President Lee Jae-myung will preside over an extraordinary Cabinet meeting on the 5th to discuss responses related to the Middle East situation. With signs that war is spreading across the Middle East after U.S. and Israeli airstrikes on Iran, and after President Donald Trump recently even mentioned the possibility of deploying ground troops to Iran, the government will review high oil prices and inflation across ministries.

President Lee Jae-myung speaks during a joint press announcement at Malacañang Palace in Manila, the Philippines, on the 3rd (local time). /Courtesy of News1

According to Cheong Wa Dae on the 4th, the president will chair a Cabinet meeting the day after returning home that day from a four-day, three-night state visit to Singapore and the Philippines. Cabinet meetings are usually held every Tuesday, and the previous day Prime Minister Kim Min-seok led the meeting in place of the traveling president. However, as the Middle East situation intensifies, the president intends to preside directly to grasp the situation.

At the extraordinary Cabinet meeting, the Ministry of Economy and Finance and the Ministry of Foreign Affairs will brief on the Middle East situation and its global economic impact, after which the government plans to assess the effects on the domestic economy and discuss responses.
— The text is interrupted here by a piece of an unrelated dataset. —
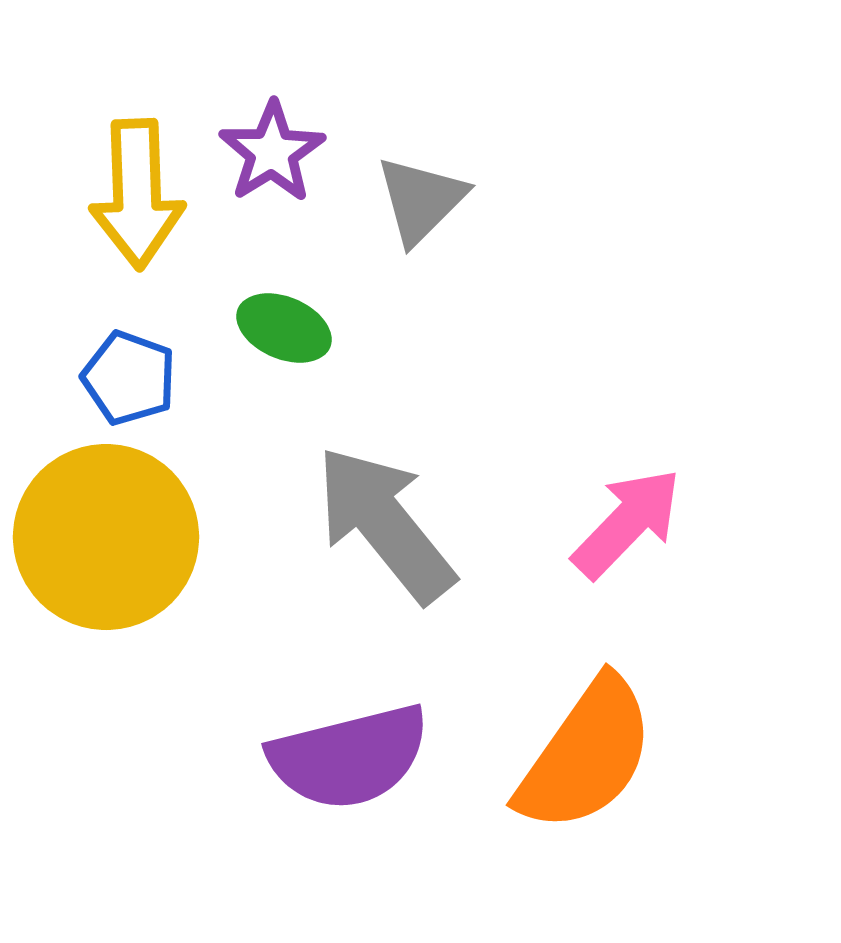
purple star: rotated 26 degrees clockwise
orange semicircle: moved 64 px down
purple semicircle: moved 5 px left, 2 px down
Earlier, Chief of Staff Kang Hoon-sik also presided over a separate senior secretaries' meeting at Cheong Wa Dae the previous day and said, "In this grave situation where geopolitical uncertainty in the Middle East is expanding, the government must fulfill its essential functions so that the public can feel secure and go about their daily lives."

◇Even within the ruling party, calls to exercise veto on the "three judicial reform bills"
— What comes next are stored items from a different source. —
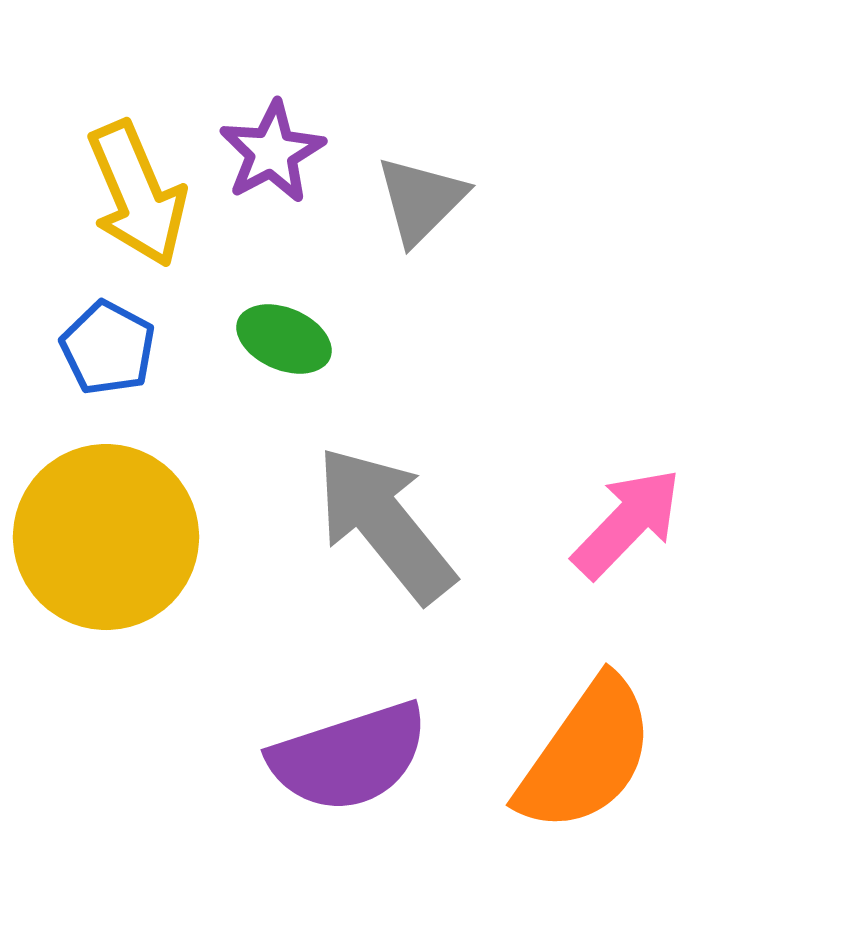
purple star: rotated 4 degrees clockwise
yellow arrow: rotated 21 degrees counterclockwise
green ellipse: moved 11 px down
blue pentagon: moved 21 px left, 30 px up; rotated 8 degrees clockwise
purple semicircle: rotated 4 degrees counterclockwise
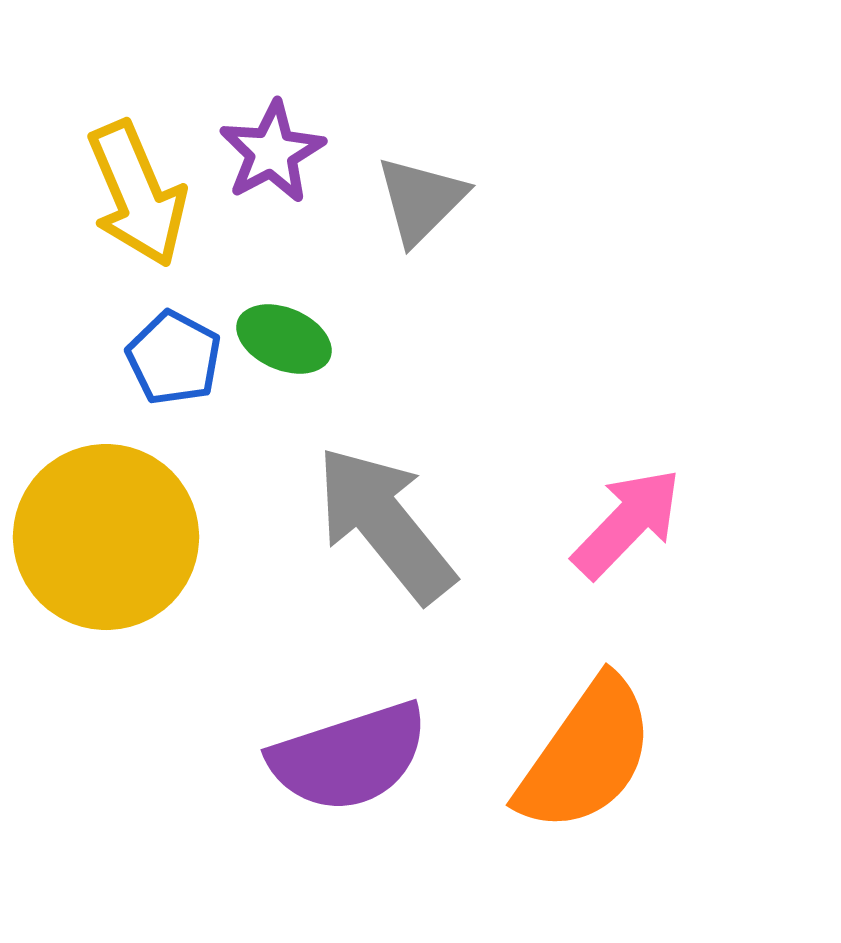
blue pentagon: moved 66 px right, 10 px down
Attention is also on whether the promulgation of laws recently passed by the National Assembly's plenary session will be reviewed and approved at the extraordinary Cabinet meeting. Starting on the 24th of last month, the National Assembly went through a five-night, six-day filibuster (unlimited debate) and handled the following: ▲a special act to establish the integrated Gwangju-South Jeolla Special City ▲the third amendment to the Commercial Act that mandates cancellation of treasury shares ▲the three judicial reform bills (law distortion crime, appeal to the Constitutional Court for trial, and increasing the number of Supreme Court justices).

The opposition and the legal community view the three judicial reform bills as "bulletproof legislation" aimed at easing President Lee's various trial risks, and are calling for the exercise of the presidential right to request reconsideration (veto). In particular, regarding the law distortion crime, which says, "If a criminal case is adjudicated by distorting the law, the offender shall be punished by up to 10 years in prison or disqualification," even within the ruling party there are voices saying the president should veto it. Kwak Sang-eon, a Democratic Party lawmaker and the son-in-law of former President Roh Moo-hyun, cast a dissenting vote on the bill at last month's plenary session, saying it would "damage the constitutional order."